§ Your instructions: In the material below, find each line with the string "Sara" and copy it.

Data in this exercise START

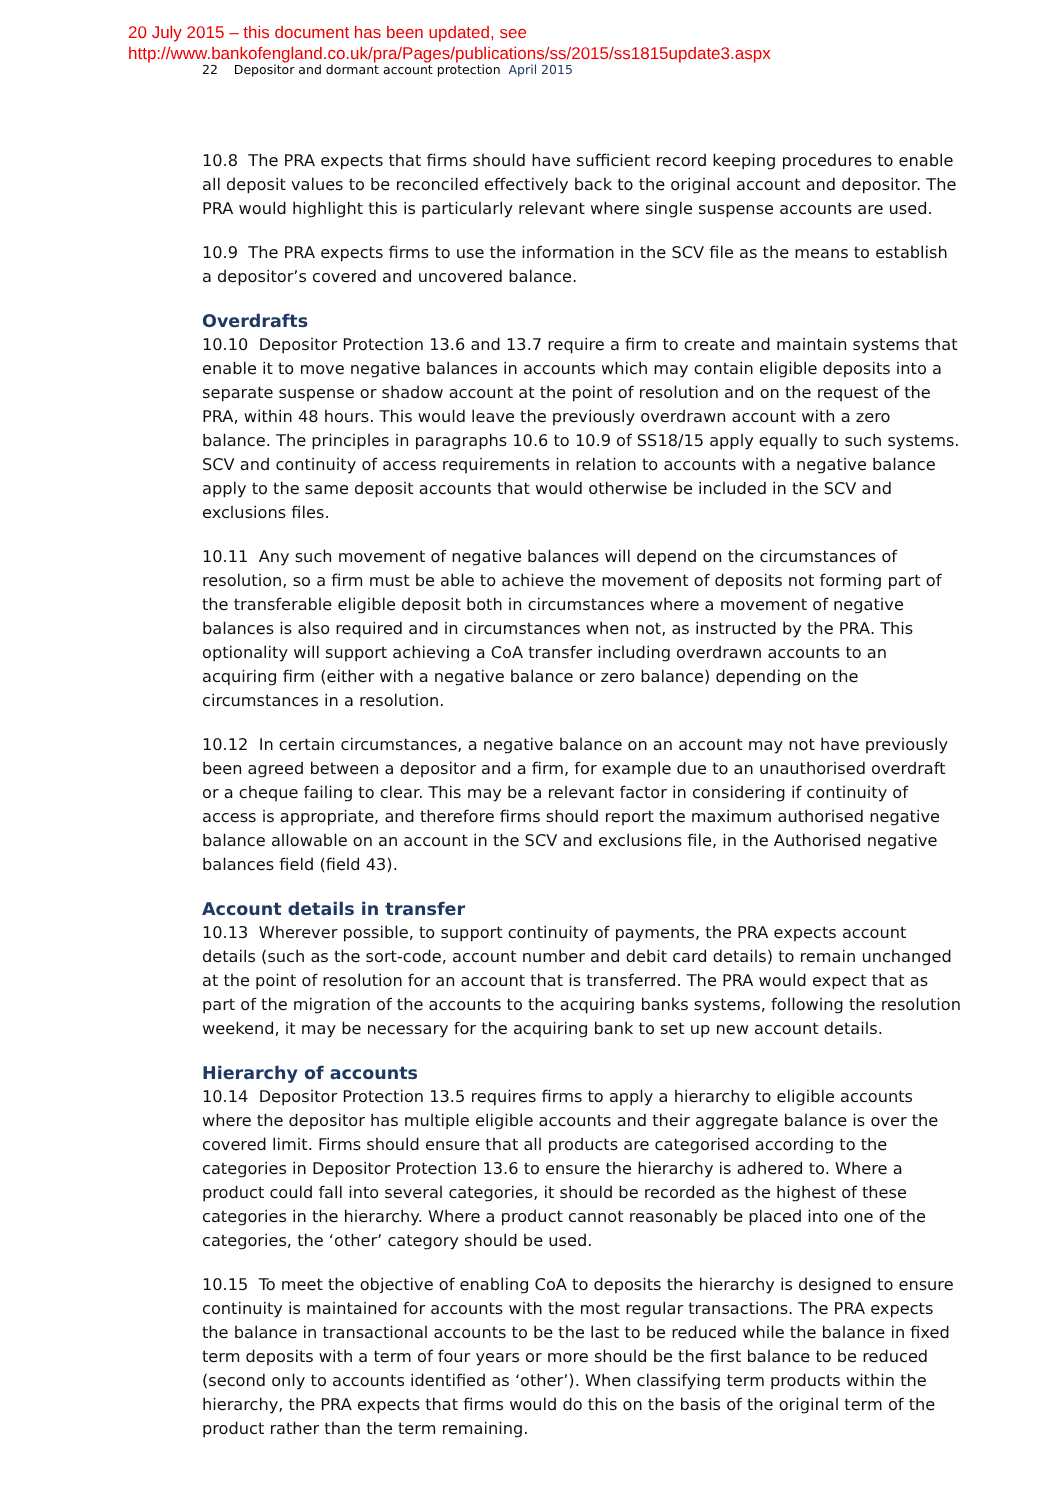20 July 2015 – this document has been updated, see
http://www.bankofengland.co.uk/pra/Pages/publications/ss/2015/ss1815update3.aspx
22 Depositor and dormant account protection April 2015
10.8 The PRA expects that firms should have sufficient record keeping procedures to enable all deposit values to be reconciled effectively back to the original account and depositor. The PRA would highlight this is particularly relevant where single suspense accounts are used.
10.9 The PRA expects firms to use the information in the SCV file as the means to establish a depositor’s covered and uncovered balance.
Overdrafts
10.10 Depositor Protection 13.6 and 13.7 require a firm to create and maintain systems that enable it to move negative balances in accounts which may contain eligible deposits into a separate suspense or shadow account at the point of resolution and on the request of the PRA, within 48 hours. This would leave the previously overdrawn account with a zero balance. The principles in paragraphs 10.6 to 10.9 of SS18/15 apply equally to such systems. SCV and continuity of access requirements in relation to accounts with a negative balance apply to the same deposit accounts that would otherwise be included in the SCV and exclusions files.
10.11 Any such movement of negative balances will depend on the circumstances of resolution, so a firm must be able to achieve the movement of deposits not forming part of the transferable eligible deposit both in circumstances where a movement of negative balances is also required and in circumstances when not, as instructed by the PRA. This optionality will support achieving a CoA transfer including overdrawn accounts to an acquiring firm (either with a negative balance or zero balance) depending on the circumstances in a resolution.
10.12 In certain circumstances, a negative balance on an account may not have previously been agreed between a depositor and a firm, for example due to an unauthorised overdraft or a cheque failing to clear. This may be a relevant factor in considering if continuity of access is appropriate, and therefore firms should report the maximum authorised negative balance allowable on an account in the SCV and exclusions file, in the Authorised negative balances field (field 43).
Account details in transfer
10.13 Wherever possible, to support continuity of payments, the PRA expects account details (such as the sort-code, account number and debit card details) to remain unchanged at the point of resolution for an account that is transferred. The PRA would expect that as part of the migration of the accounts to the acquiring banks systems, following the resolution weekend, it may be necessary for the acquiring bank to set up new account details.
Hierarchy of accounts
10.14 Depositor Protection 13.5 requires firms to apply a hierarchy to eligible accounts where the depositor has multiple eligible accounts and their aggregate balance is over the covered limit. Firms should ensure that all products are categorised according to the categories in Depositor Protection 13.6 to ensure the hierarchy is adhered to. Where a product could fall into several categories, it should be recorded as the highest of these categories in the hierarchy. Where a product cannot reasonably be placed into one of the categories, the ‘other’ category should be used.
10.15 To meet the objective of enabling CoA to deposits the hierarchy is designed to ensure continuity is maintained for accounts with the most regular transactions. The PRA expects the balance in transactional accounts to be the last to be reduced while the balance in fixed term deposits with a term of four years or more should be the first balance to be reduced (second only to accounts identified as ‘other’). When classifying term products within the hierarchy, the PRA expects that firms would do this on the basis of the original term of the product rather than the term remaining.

Data in this exercise END
Data in this exercise START

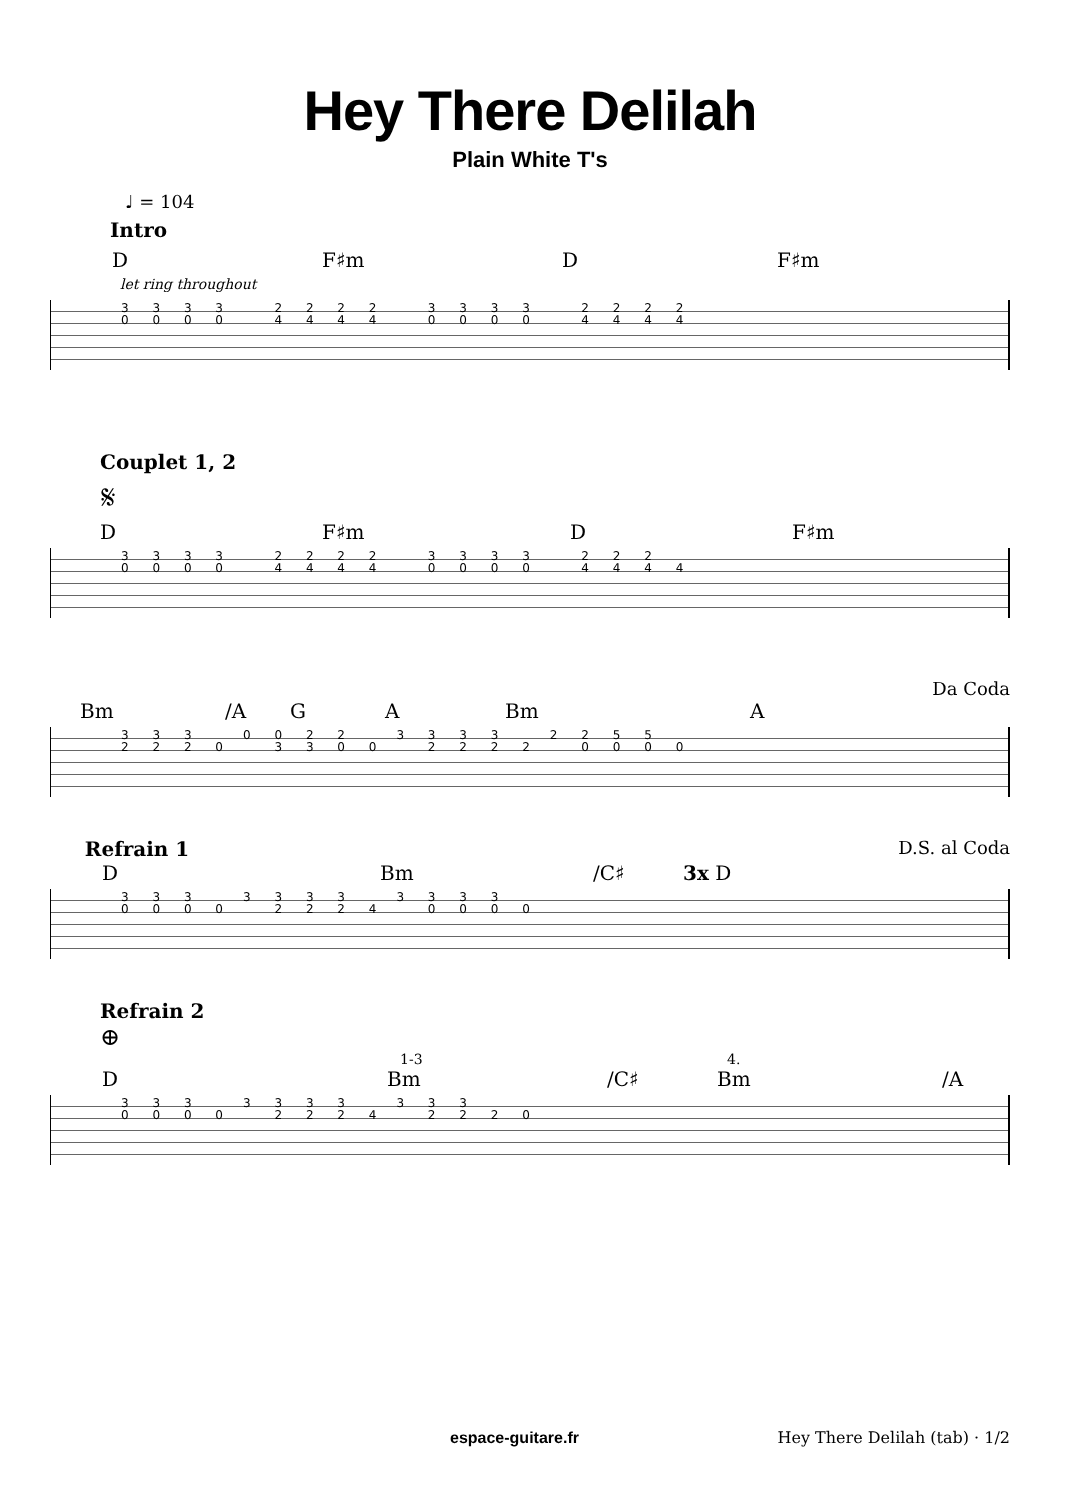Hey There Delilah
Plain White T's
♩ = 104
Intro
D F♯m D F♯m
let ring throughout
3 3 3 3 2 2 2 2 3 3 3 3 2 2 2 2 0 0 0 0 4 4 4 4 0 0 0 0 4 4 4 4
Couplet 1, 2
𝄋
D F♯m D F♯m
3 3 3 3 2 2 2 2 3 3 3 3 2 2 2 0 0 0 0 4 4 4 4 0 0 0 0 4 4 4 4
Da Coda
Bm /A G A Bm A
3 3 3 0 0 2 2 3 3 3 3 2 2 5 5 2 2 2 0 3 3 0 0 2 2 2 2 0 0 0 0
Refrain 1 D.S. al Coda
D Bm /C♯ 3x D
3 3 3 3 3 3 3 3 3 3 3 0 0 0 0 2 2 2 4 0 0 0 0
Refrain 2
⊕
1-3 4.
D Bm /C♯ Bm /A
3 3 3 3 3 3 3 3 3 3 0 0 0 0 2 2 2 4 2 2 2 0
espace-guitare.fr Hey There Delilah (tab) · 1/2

Data in this exercise END
Data in this exercise START

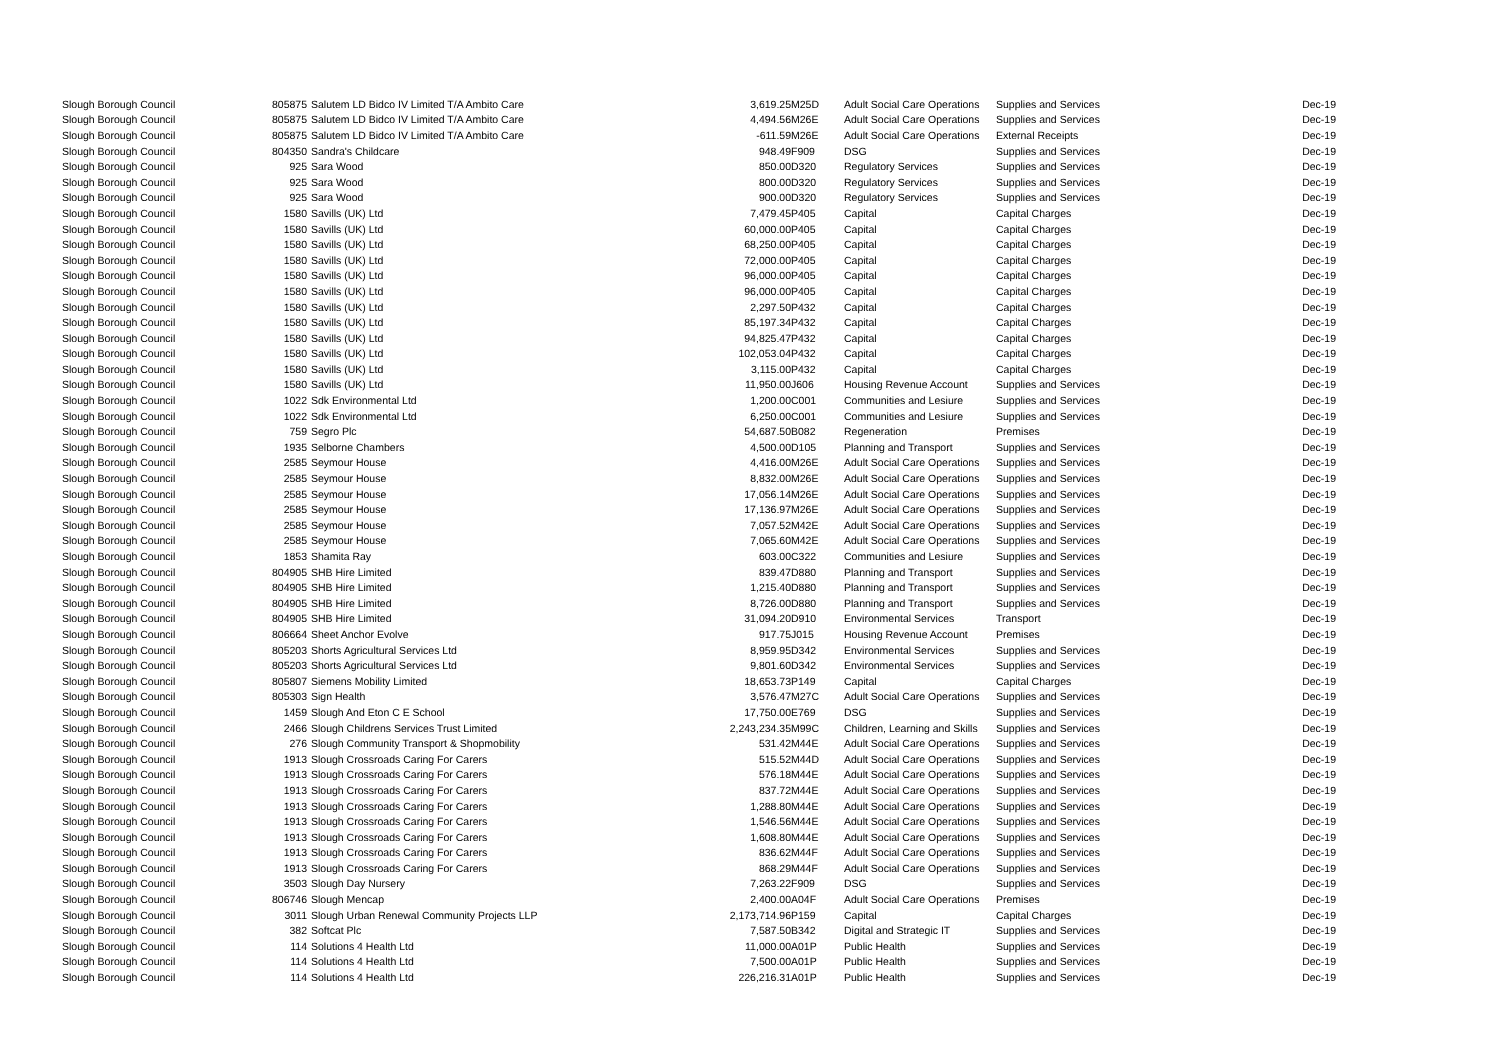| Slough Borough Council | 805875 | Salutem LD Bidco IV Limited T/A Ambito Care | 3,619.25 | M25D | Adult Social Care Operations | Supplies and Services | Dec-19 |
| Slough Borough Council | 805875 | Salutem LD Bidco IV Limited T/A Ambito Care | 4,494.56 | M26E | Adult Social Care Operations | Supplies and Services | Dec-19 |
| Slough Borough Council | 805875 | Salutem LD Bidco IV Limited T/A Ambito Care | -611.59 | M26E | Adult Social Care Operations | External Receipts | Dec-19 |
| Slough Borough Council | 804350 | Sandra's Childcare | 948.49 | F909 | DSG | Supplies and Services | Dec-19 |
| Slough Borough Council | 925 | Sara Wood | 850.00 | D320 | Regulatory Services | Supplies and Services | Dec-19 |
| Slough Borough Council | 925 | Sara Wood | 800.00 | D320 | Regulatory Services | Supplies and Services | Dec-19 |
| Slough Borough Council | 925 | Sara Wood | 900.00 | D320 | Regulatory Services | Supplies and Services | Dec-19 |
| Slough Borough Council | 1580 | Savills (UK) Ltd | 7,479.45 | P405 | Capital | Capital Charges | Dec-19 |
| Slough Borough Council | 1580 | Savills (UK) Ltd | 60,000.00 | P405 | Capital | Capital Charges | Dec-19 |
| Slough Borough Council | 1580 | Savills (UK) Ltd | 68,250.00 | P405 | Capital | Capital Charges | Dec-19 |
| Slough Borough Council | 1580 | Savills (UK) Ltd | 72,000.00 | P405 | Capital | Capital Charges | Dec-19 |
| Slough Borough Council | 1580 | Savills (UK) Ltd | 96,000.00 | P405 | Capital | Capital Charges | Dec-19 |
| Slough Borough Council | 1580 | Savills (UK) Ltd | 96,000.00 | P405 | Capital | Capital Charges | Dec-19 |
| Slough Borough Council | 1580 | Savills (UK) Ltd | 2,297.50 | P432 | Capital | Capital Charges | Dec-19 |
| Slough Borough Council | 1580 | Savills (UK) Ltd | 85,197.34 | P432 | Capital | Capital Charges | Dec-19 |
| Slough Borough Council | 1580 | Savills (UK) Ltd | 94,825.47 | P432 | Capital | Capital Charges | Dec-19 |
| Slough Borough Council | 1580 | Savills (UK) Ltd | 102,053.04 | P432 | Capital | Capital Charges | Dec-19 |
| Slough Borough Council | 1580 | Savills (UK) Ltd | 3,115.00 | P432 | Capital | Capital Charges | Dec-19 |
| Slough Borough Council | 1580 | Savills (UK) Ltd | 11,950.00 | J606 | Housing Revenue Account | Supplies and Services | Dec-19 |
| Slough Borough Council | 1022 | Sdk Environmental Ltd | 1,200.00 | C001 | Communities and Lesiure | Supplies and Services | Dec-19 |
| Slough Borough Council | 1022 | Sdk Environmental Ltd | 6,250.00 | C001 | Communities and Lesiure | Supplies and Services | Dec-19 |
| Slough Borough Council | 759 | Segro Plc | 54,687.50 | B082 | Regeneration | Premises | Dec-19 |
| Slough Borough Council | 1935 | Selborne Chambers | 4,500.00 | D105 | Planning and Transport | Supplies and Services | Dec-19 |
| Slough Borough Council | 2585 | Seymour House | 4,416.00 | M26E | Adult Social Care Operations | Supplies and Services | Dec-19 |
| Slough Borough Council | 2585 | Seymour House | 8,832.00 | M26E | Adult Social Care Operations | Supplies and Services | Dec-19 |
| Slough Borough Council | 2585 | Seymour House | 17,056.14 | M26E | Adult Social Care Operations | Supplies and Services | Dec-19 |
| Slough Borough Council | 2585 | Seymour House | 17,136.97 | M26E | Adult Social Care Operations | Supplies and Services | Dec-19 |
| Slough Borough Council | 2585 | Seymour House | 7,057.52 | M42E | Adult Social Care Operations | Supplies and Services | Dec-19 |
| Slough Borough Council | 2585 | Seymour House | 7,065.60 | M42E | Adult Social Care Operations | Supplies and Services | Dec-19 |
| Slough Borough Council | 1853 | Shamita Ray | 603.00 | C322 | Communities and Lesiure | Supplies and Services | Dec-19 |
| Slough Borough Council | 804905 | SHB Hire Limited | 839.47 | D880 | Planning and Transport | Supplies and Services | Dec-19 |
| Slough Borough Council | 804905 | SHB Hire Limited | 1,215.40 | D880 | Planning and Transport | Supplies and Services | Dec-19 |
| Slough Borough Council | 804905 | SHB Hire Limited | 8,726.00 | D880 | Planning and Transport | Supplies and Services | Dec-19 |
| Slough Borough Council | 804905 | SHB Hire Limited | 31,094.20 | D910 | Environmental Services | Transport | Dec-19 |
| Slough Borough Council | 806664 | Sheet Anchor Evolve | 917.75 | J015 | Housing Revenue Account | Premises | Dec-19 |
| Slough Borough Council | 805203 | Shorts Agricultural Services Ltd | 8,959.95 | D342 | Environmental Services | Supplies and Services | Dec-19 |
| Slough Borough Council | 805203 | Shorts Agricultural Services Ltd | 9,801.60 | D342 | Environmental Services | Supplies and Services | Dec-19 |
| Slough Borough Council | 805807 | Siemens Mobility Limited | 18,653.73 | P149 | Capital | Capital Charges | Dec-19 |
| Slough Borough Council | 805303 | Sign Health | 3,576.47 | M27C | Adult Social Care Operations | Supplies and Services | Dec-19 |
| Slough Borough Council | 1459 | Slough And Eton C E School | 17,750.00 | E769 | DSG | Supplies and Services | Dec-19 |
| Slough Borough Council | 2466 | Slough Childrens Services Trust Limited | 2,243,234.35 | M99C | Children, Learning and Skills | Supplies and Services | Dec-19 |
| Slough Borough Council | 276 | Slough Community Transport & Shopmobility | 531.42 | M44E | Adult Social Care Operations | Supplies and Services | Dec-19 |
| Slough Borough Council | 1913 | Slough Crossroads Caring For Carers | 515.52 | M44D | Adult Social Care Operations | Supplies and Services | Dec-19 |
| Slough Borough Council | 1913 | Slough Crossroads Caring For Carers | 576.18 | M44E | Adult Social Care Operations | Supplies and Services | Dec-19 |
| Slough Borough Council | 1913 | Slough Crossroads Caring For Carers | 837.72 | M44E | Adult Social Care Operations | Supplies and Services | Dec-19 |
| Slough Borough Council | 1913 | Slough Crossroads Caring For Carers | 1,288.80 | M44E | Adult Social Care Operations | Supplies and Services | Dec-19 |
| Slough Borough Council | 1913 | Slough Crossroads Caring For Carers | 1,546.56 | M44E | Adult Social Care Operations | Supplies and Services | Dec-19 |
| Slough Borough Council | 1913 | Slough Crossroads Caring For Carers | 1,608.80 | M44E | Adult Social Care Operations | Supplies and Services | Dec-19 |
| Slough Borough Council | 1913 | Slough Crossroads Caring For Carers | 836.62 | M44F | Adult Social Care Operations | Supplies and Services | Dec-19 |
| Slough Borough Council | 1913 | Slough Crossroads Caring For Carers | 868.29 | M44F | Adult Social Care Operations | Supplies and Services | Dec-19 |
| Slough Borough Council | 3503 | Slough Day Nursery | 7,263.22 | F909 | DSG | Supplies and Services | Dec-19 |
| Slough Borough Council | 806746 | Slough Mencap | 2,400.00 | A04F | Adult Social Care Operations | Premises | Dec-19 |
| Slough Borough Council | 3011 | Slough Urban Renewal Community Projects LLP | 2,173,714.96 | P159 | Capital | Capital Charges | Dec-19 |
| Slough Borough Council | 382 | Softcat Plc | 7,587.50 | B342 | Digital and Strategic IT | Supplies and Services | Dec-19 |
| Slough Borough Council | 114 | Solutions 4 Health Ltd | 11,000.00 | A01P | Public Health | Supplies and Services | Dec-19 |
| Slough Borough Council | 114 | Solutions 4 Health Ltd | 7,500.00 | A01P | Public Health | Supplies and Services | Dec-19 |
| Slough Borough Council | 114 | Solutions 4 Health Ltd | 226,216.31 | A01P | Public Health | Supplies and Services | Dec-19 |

Data in this exercise END

§ Expected answer:
| Slough Borough Council | 925 | Sara Wood | 850.00 | D320 | Regulatory Services | Supplies and Services | Dec-19 |
| Slough Borough Council | 925 | Sara Wood | 800.00 | D320 | Regulatory Services | Supplies and Services | Dec-19 |
| Slough Borough Council | 925 | Sara Wood | 900.00 | D320 | Regulatory Services | Supplies and Services | Dec-19 |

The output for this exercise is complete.